◆ PROBLEM TO SOLVE
Wherever the string "塑料ZHL" appears in the entries below, return the line that holds it.

◆ RECORDS
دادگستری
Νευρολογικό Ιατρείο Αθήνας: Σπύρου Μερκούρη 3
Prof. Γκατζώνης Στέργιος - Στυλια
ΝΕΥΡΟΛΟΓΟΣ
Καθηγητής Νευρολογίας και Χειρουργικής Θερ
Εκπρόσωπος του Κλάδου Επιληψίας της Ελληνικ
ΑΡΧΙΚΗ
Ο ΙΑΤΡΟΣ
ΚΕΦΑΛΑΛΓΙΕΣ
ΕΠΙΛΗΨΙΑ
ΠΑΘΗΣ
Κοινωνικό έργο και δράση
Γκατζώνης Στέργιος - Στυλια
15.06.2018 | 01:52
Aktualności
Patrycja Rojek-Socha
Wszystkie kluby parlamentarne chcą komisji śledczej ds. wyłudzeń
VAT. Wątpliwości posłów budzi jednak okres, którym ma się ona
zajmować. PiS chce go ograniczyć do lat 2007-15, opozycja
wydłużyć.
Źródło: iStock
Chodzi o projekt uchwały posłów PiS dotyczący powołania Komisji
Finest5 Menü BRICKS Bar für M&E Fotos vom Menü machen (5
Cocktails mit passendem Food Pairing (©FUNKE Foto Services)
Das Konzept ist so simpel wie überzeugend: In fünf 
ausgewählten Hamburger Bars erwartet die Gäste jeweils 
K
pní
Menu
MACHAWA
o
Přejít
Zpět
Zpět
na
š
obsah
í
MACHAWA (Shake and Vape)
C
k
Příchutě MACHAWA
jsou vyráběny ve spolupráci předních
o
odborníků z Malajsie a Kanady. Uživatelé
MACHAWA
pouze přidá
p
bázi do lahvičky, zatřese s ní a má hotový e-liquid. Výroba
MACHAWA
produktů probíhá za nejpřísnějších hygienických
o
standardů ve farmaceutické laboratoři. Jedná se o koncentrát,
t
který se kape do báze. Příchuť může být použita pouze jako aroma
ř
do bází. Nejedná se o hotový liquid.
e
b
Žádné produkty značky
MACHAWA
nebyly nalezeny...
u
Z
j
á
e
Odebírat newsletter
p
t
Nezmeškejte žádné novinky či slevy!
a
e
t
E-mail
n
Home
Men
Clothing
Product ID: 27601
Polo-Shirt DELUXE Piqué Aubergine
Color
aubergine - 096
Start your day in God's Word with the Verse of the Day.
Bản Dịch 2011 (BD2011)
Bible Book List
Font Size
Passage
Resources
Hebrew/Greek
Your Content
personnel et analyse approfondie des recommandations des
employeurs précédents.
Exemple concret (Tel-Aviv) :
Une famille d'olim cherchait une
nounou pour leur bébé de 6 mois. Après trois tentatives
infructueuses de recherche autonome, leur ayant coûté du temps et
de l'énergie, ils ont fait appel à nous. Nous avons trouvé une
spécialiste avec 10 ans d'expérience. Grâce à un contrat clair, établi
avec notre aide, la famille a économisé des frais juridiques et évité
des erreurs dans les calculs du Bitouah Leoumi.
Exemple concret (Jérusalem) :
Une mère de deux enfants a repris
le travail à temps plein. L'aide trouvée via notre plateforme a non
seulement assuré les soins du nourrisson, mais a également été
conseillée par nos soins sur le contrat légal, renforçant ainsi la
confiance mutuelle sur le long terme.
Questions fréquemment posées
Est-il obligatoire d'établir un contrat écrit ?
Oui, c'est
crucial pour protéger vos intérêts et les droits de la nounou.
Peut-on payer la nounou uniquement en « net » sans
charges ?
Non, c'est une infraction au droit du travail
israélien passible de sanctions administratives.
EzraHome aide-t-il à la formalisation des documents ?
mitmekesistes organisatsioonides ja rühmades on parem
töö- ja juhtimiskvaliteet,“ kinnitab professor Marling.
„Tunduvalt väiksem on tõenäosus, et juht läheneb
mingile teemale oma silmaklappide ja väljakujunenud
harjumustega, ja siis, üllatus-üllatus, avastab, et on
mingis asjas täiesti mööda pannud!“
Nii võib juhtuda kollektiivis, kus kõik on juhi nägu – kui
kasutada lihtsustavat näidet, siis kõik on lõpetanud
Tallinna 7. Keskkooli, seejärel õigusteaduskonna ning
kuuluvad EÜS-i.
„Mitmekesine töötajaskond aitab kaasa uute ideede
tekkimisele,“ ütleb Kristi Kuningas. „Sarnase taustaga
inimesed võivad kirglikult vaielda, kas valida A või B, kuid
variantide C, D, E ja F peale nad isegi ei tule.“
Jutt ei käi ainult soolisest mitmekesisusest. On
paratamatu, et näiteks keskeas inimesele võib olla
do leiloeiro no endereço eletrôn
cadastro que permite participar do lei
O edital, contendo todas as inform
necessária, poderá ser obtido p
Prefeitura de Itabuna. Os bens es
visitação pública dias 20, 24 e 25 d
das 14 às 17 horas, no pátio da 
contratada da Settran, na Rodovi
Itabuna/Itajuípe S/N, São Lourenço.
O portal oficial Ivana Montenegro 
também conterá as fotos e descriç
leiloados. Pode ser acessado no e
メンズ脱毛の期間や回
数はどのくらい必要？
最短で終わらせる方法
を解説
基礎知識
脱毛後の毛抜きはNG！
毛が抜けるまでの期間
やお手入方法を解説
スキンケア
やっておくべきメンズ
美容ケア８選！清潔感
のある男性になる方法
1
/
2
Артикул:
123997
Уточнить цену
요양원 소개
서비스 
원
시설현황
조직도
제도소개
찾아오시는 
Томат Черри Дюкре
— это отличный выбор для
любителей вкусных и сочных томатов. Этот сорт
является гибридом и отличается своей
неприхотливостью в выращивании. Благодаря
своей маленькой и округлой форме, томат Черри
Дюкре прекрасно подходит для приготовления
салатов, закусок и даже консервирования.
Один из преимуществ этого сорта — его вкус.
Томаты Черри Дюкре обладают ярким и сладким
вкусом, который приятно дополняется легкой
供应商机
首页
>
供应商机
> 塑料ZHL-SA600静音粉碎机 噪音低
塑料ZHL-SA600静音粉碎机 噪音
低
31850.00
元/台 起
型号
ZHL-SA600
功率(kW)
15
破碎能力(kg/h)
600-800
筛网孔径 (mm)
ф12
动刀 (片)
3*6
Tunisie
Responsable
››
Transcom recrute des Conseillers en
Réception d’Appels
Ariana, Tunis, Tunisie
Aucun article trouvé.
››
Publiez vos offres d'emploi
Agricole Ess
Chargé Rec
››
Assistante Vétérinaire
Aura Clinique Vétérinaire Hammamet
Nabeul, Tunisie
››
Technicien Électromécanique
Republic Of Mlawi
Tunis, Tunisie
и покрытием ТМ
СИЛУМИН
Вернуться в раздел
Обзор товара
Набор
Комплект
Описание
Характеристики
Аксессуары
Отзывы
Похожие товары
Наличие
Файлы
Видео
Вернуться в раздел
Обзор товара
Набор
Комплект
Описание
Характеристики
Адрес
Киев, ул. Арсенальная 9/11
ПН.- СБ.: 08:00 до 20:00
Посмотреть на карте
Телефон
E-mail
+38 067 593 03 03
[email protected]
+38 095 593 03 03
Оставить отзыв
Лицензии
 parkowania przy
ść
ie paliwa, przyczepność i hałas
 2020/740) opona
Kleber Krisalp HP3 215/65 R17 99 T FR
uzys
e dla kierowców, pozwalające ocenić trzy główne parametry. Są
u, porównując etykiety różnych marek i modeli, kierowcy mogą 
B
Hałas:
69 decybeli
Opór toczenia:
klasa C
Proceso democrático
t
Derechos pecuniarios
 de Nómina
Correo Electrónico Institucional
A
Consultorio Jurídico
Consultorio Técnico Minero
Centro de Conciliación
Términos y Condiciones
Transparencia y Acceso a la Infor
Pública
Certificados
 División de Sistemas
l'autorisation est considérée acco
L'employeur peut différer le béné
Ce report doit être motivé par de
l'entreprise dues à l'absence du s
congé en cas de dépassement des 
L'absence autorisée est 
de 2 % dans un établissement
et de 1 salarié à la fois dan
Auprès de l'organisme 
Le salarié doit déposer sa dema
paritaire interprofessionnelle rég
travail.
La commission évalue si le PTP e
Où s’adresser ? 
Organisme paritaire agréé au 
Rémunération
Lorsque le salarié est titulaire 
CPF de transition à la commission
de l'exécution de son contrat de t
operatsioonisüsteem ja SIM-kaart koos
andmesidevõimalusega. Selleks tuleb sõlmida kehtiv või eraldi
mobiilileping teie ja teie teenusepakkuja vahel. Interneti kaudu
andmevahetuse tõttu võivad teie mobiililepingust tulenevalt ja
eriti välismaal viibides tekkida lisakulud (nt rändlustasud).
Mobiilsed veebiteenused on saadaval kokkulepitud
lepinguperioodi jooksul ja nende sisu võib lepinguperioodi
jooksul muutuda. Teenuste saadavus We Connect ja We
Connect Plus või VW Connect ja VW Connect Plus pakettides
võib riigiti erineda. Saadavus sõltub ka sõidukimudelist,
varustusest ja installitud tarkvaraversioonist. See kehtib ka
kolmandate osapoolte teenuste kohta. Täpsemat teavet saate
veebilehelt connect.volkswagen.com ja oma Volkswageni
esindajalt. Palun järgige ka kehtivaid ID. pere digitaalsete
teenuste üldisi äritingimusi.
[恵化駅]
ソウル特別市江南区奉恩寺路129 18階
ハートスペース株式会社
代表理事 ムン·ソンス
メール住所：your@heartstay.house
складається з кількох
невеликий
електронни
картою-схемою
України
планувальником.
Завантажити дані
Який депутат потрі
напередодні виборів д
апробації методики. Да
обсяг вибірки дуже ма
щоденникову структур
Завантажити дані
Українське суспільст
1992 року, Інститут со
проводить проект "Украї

◆ ANSWER FOR THE TASK
> 塑料ZHL-SA600静音粉碎机 噪音低
塑料ZHL-SA600静音粉碎机 噪音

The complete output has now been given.